Monday, April 19, 2004
Muqtada Al-Sadr and the United Nations
The Mail & Guardian reports that Muqtada Al-Sadr has reversed his opposition to the UN peacekeeping force, communicating the Mahdi Army's conditions through his spokesman Qais al-Khazaali: "We favour the despatch of such a force on condition that it be made up of Muslim countries or countries which did not join the occupation of Iraq, such as Russia, France or Germany" ("Al-Sadr Conditionally Backs UN Force," April 19, 2004). Juan Cole concludes that it is not likely that "Muqtada will get his blue helmets in Najaf," given a fragile truce between the Mahdi Army and the US military, which may end in "a violent earthquake" of renewed insurgency and counter-insurgency: "Most 'Coalition partners' signed up for peacekeeping or reconstruction, not to fight against guerrillas" ("Najaf: Muqtada, Myers, and Zapatero," April 19, 2004). I agree with Cole. Then, the question becomes, why does Al-Sadr demand what he must know is impossible: a UN peacekeeping force in Iraq minus US and other militaries that have invaded and occupied it till now? Unless the young cleric is out of touch with reality, he must have issued the demand (or rather the challenge), knowing full well that it will be rejected by Washington.
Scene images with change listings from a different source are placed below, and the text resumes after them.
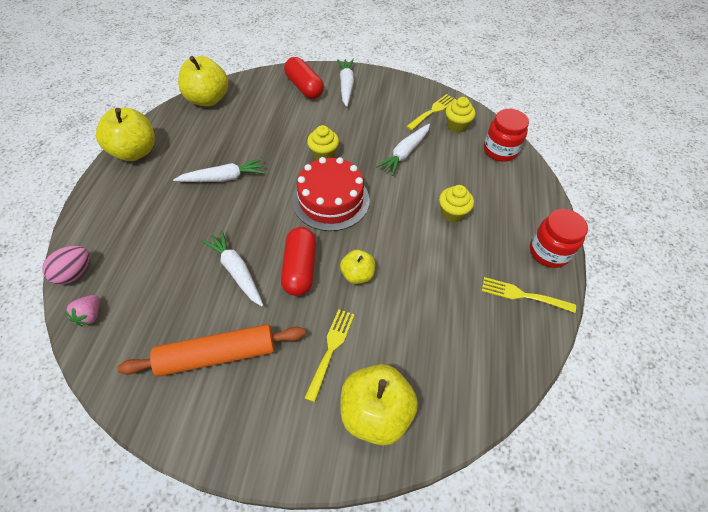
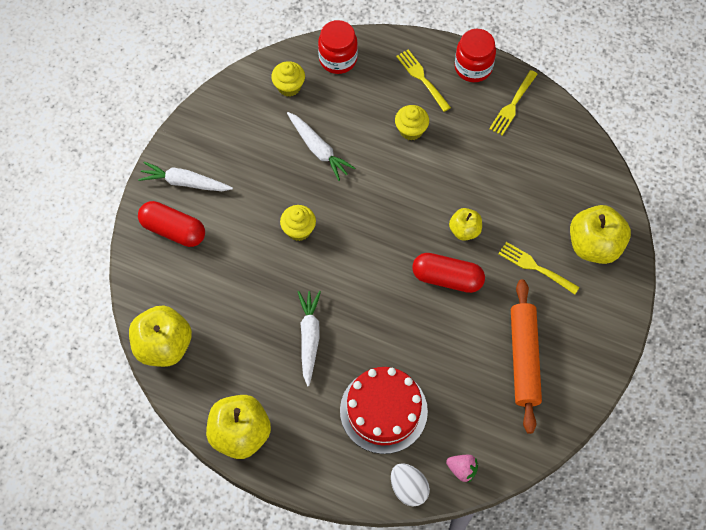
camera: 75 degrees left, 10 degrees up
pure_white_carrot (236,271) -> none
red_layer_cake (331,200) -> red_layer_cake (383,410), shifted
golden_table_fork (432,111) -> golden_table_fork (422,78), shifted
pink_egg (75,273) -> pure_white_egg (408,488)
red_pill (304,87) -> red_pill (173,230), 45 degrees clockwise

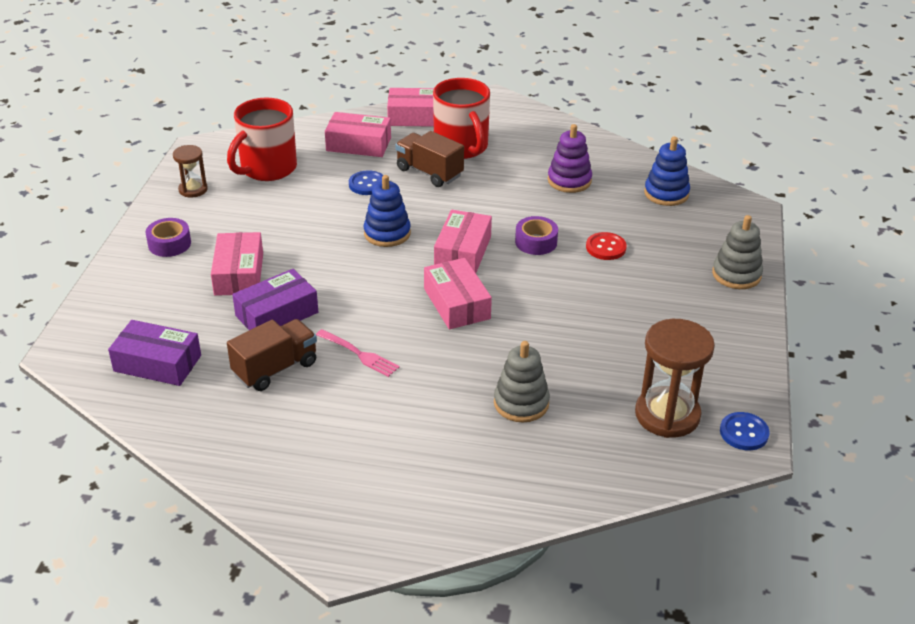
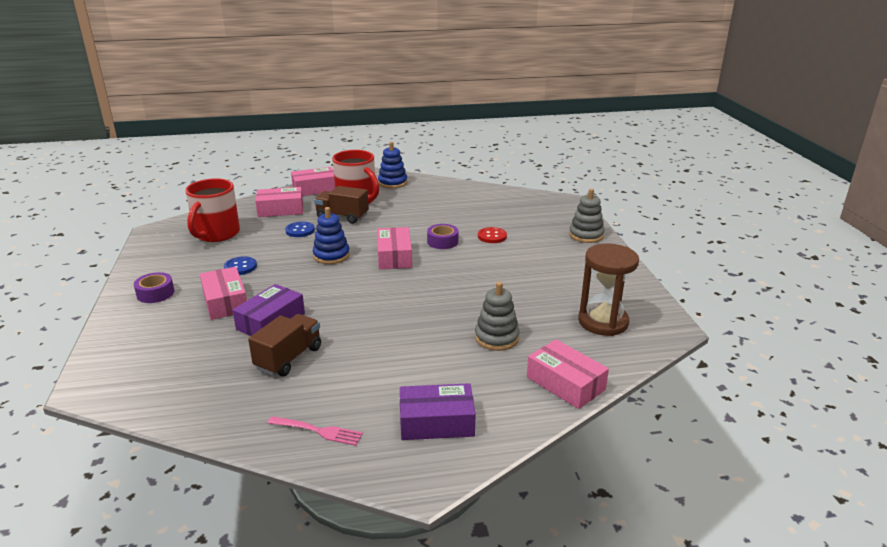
camera: 20 degrees left, 10 degrees down
brown_sand_timer (193,189) -> none
violet_ring_stacker (569,180) -> none
violet_parcel (157,363) -> violet_parcel (436,422), shifted
pink_table_fork (358,354) -> pink_table_fork (317,431), shifted
pink_parcel (457,303) -> pink_parcel (565,383), shifted
royal_blue_ring_stacker (666,193) -> royal_blue_ring_stacker (392,183), shifted
royal_blue_button (744,433) -> royal_blue_button (240,267), shifted

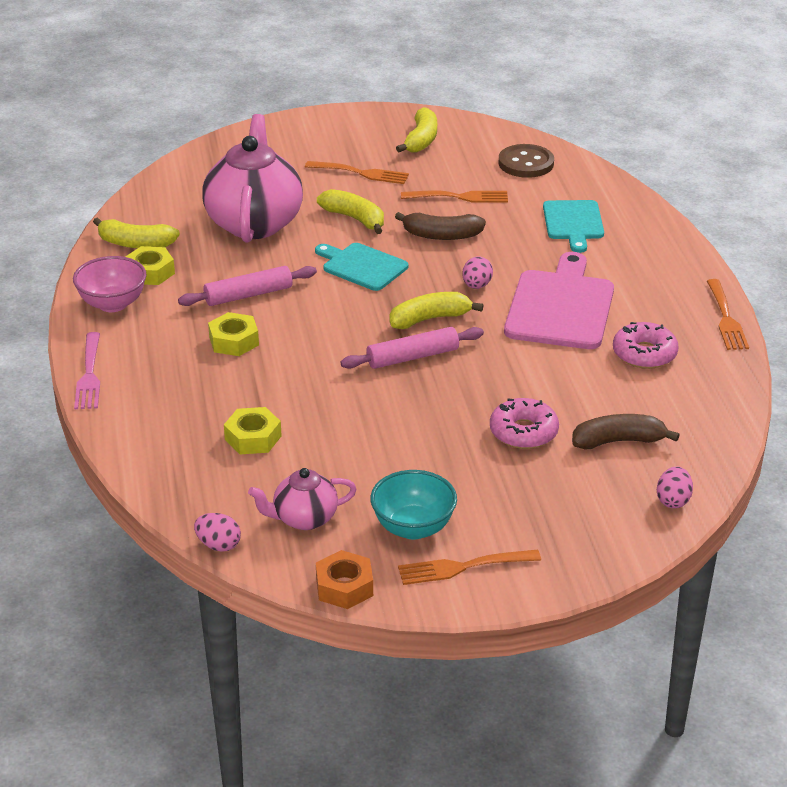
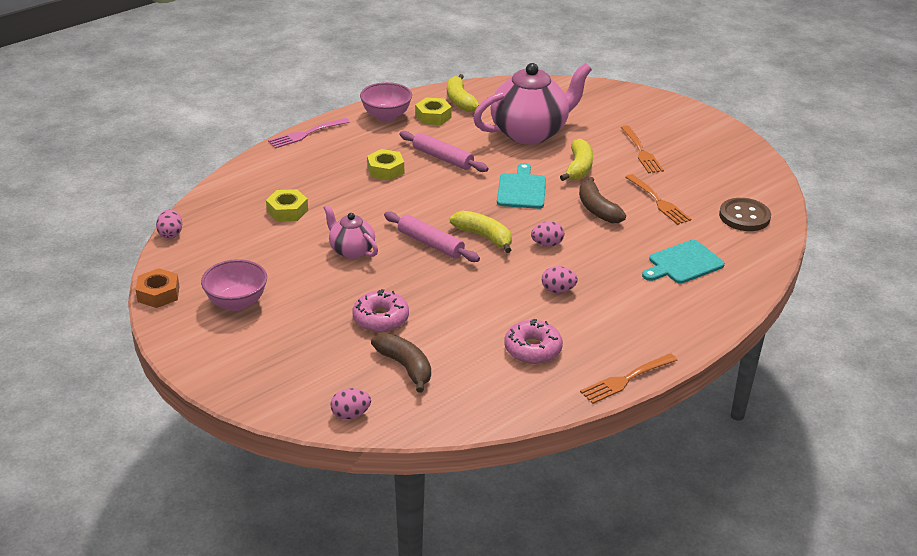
camera: 60 degrees right, 0 degrees up
golden_banana (421,140) -> none
orange_table_fork (463,567) -> none
pink_china_teapot (304,518) -> pink_china_teapot (351,250), shifted
pink_chopping_board (560,306) -> pink_egg (558,290)
teal_serving_bowl (413,528) -> pink_serving_bowl (237,302)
By distinguishing the governments that have opposed the invasion of Iraq from "the Coalition of the Willing," as well as calling on Iraqis to stop all attacks on Spanish soldiers after the announcement of Spain's speedy withdrawal ("Spanish Troops to Leave Iraq,", April 20, 2004), Al-Sadr can further isolate Washington and its remaining allies from the rest of the world; at the same time, by compelling Washington to publicly refuse an Iraqi demand for a UN peacekeeping force that pointedly excludes the current occupiers, Al-Sadr can strike a diplomatic blow against Washington's attempt to get the United Nations to approve a resolution on "peacekeeping" in Iraq on Washington's own terms. All in all, it probably is a very smart move on Al-Sadr's part.